Martin’s Cove

Our family will be traveling through Wyoming this month on our way to my brother’s wedding. While traveling through this wasteland, I mean beautify country, we have decided to stop at Rawlins and head north to Martin’s Cove. Both my wife Deanna and I have ancestors that have a history with the handcart companies. Interestingly enough, my wife’s ancestor was in the Willie Handcart Company and I have an ancestor that came from Salt Lake to rescue them.
I was able to find a small writing about Deanna’s ancestor ELIZABETH CROOK PANTING. Here is an excerpt from the document I found that pertained to the Willie Handcart Company and their fateful trek west.
Elizabeth was given a blessing by Wilford Woodruff in which he promised that she and her children would reach the Salt Lake Valley alive.
After crossing the Atlantic Ocean and traveling further across their land of promise by steamboat and train, Elizabeth, Christopher (5), and Jane (1) began their handcart trek in Iowa City, Iowa.
Elizabeth was privileged to experience another miracle during her journey to Zion. She told the story of this miracle to her daughter, Jane, repeatedly throughout her life. As Jane (Panting Bell) grew older she told this story to her children and grandchildren:
As the Willie Company traveled along the plains, they had many trials which slowed them down considerably. Little Jane rode in the handcart and was very ill. Her mother didn’t dare to stop to take care of her as she pulled her handcart along. She would call to her son, Christopher, to ask if Jane was dead yet. When they reached Ft. Laramie, the expected provisions were not waiting, and they had to continue on with reduced food rations. On October 14, after another reduction was made in rations, Elizabeth went out to gather some buffalo chips to make a small fire to warm what little food was left for her children. She had on a long, full apron and had almost filled it with the uffalo chips when a man came up to her suddenly (and seemingly out of nowhere) and inquired as to the circumstances of the company. Elizabeth told the man that most of them were starving and were in great need. He asked her to follow him, saying perhaps he could help a little. Shaking the buffalo chips from her apron, Elizabeth followed the man. They went over a small hill out of sight of the camp, where he led her to a cave where a lot of dried buffalo meat was hanging. Elizabeth told her granddaughter, June Cranney Monson, that there were shelves of books on one side of the cave that looked like the Book of Mormon gold plates. She said they looked as if they were sealed. The man loaded as much meat in Elizabeth’s apron as she could carry and told her to share with the other people. Then he led her out of the cave and to the top of a small hill and pointed out the camp below, cautioning her not to get lost. As Elizabeth turned back to the man to thank him after she had looked where he had pointed to the camp, he had disappeared. She looked for the cave and could not find any trace of it, but she still had the dried meat. She went back to camp and divided the meat out to the ones that were in the most need, no doubt saving lives.
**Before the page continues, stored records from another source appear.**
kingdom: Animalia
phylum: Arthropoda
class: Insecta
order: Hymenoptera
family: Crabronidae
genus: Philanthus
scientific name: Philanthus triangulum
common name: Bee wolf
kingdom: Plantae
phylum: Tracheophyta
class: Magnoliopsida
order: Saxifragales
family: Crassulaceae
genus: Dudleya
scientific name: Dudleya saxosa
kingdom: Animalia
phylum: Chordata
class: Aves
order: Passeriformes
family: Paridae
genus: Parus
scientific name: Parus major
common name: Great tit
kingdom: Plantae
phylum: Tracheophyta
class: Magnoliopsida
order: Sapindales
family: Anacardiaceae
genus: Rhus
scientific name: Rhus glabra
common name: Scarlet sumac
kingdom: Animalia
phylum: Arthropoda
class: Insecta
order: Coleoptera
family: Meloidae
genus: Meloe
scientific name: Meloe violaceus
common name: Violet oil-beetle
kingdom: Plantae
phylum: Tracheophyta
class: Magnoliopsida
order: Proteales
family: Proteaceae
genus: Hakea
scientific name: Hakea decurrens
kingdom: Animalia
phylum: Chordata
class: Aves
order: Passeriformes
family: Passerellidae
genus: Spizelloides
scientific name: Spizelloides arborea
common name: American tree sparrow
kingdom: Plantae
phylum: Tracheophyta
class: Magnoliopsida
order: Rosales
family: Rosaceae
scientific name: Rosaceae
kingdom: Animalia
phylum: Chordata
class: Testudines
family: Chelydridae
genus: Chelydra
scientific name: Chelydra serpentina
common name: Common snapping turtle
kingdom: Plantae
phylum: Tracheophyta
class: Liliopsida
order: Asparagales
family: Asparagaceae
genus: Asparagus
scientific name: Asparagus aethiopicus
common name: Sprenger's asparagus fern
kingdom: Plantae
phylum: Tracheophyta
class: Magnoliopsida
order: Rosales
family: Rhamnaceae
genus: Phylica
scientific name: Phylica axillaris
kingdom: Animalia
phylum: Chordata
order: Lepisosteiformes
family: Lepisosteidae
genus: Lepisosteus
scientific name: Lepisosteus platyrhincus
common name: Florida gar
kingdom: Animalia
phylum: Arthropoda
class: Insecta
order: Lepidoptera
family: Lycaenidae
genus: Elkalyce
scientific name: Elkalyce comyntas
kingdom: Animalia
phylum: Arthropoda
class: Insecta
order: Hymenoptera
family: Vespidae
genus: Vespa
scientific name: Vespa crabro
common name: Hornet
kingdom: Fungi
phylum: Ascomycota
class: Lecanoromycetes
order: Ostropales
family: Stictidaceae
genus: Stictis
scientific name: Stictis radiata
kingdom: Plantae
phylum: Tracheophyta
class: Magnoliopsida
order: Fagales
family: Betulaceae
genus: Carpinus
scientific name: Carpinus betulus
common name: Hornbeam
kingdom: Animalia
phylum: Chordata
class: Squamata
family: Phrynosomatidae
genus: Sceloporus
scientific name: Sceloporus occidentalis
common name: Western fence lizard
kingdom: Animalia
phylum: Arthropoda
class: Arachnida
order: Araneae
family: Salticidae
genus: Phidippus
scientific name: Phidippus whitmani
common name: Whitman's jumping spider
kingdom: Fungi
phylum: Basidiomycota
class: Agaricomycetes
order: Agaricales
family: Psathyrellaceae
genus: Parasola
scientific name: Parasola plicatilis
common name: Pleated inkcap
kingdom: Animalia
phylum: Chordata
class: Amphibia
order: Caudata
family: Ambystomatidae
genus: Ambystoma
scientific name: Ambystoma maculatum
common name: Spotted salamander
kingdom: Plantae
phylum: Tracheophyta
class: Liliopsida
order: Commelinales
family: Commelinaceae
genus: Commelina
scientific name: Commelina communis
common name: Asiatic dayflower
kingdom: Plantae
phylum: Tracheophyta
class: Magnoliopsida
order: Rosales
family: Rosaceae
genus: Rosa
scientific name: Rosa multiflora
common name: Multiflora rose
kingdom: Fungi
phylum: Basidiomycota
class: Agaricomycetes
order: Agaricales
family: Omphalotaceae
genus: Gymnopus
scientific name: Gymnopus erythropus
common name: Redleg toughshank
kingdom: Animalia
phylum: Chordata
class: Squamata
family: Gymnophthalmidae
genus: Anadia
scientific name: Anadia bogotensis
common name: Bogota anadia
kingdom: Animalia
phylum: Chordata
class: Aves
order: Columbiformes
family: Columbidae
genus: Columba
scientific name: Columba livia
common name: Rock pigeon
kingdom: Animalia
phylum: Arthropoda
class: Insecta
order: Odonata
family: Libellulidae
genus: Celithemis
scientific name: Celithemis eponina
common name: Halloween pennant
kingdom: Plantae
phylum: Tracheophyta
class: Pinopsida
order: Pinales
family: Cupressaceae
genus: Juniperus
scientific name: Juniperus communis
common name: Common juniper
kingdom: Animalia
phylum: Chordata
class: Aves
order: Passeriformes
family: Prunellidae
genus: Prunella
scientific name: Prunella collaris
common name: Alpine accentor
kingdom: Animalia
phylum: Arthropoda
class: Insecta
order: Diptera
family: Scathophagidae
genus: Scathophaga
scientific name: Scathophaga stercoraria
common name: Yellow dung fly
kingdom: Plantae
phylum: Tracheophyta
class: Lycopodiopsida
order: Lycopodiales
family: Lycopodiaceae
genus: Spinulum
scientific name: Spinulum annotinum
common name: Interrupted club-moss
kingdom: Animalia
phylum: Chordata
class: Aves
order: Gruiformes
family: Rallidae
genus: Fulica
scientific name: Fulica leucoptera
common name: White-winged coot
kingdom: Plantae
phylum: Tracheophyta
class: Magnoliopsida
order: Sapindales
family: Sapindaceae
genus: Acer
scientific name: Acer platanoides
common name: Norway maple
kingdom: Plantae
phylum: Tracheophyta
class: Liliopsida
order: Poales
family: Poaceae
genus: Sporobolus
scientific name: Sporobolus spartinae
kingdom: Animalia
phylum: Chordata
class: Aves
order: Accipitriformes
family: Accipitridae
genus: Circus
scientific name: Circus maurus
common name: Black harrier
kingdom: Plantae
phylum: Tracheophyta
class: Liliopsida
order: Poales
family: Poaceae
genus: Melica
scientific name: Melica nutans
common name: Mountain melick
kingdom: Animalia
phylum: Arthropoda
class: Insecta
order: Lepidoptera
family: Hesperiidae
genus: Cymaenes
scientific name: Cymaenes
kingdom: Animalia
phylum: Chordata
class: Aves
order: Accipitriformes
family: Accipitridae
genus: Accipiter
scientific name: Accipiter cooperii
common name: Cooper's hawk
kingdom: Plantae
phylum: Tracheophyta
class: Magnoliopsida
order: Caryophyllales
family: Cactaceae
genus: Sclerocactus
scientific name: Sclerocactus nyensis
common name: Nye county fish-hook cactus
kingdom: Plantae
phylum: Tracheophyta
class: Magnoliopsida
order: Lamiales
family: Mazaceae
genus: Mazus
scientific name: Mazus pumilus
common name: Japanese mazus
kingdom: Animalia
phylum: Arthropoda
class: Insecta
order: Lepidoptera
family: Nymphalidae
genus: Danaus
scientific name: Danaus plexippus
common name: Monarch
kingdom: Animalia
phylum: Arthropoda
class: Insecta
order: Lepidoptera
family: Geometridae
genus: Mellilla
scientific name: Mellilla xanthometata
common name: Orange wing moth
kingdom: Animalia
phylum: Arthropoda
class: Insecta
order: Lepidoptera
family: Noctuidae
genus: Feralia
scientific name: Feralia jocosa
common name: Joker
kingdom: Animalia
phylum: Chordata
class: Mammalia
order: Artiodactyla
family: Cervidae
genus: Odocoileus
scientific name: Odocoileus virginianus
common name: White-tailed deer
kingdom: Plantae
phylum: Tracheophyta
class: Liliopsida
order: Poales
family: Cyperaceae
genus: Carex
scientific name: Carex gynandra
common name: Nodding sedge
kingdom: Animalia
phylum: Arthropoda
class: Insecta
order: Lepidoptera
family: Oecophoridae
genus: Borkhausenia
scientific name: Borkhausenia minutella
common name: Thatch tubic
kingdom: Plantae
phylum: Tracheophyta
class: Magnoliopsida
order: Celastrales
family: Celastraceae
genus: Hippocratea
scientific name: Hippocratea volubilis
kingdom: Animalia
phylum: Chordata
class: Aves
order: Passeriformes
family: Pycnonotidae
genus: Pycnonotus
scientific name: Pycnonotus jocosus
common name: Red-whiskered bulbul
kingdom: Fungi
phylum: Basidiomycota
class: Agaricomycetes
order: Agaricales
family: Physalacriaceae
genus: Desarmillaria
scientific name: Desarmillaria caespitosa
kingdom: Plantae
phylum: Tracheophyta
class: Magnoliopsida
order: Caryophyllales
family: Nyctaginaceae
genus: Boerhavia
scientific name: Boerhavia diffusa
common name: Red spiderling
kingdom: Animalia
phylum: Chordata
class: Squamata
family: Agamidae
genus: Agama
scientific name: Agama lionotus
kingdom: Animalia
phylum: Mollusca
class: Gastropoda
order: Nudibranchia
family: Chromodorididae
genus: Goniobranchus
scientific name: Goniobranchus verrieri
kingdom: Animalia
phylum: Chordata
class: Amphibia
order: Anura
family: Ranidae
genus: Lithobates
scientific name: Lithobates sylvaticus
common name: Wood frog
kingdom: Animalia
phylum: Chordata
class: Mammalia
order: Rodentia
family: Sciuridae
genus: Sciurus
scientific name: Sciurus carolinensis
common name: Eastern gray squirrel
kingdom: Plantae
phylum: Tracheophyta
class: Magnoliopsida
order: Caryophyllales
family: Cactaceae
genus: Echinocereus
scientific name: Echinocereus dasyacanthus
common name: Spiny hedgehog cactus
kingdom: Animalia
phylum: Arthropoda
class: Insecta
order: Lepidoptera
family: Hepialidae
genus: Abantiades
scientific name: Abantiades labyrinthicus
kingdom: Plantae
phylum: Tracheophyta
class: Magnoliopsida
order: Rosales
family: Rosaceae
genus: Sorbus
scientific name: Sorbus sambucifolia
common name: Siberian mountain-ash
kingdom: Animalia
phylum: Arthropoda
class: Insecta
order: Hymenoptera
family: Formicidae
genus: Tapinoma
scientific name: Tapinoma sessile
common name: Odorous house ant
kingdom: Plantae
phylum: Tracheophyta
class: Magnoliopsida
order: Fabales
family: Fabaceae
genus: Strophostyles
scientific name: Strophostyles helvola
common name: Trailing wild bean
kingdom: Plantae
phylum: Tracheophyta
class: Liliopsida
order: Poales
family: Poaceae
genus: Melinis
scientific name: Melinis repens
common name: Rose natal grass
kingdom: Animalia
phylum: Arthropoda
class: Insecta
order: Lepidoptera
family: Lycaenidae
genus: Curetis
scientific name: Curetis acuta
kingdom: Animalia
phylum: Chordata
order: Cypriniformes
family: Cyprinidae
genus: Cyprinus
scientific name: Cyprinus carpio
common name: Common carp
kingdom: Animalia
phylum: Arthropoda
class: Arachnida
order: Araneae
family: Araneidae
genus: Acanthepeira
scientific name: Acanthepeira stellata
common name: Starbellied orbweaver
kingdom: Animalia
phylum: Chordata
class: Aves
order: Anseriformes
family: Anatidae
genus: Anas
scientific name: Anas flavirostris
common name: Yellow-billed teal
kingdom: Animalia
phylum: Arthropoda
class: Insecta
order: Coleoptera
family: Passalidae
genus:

It is a wonderful story that has been handed down from generation to generation. This story was also verified by an older gentleman that had a part in a Mothers Day program years later and said that when he was very young he still remembers a sister that received some dried meat in a miraculous way and shared it with him and others. He spoke his gratitude for this sweet sister.
I wish I had a nice history about my ancestory WILLIAM PULSIPHER to go along with this story of ELIZABETH CROOK PANTING, but I don’t. There are only a couple of small references that even exist on the subject that lead us to believe that he was there at the rescue of the Martin and Willie Handcart Companies. Here are the 2 references.
At age 18, William heard President Brigham Young request help for the handcart companies stranded in the Rocky Mountains of Wyoming. William volunteered to go and rescue the weary Saints. It cost him his health—and he was ill for a very long time.
And this one that is actually a small story about his sister Eliza Jane Pulsipher Terry. Here is the report.
Her hardships were compounded when her brother William, who agreed to help with the heavy chores, left her alone because of a call from Brigham Young to help rescue the handcart companies in Wyoming.
So, there you have it, Deanna’s ancestor (ELIZABETH CROOK PANTING) headed across the plains for Salt Lake City, got stranded in a horrible snow storm and my ancestor (WILLIAM PULSIPHER) heeded the call of Brigham Young and volunteered to go and rescue the weary Saints. I don’t know if William every helped Elizabeth but I do know that both were brave and famous Mormon Pioneers, both linked together by our little LDS Family.
Cool story. It reminds me of a story one of our home teachers told us about some pioneers being very hungry. Then one day they found a cooked pie on the trail. I’m not kidding. The story is in the Friend!!!! go find it.